Met 'misled' MPs on phone-hacking

Mr Bryant said assistant commissioner John Yates' evidence was 'completely disingenuous'.
Mr Bryant said assistant commissioner John Yates' evidence was 'completely disingenuous'.

By staff

Scotland Yard misled MPs on the extent of phone-hacking at the News of the World, Labour MP Chris Bryant has said.

Speaking at a debate in the House of Commons last night, Mr Bryant said assistant commissioner John Yates misled a Commons select committee by arguing the Crown Prosecution Service's (CPS) definition of phone-hacking was limited to voicemails intercepted before they were listened to by the intended recipient.

The shadow Europe minister said this underestimated the number of hacking victims and that the CPS in fact uses a wider definition that includes intercepting voicemails after they have been received.
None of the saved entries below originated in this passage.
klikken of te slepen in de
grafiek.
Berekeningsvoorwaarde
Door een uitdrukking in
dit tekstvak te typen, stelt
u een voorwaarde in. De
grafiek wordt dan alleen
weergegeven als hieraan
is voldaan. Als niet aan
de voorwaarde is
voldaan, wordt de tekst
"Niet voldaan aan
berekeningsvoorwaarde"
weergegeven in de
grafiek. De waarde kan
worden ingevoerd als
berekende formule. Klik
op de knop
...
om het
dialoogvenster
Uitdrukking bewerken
"We now know that the evidence given to the Committee was completely disingenuous," the Labour MP said.

"Yates misled the Committee, whether deliberately or inadvertently. He used an argument that had never been relied on by the CPS or by his own officers so as to suggest that the number of victims was minuscule, whereas in fact we know and he knew that the number of potential victims is and was substantial.

"What was lacking was not possible avenues of investigation, but the will to pursue them."
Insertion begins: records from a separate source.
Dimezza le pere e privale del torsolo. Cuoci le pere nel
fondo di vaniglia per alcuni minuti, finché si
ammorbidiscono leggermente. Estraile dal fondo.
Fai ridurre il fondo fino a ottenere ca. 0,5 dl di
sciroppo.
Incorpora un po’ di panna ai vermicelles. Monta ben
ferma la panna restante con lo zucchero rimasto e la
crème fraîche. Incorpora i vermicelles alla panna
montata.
The revelations that journalists at the NoW illegally intercepted celebrities' resulted in the jailing of royal editor Clive Goodman and private detective Glenn Mulcaire in 2007.

Since then a number of civil cases have brought evidence to light that the practice was more extensive, raising doubts over the vigour of Scotland Yard's original investigation.

Mr Bryant is pursuing a judicial review of the police investigation into the case.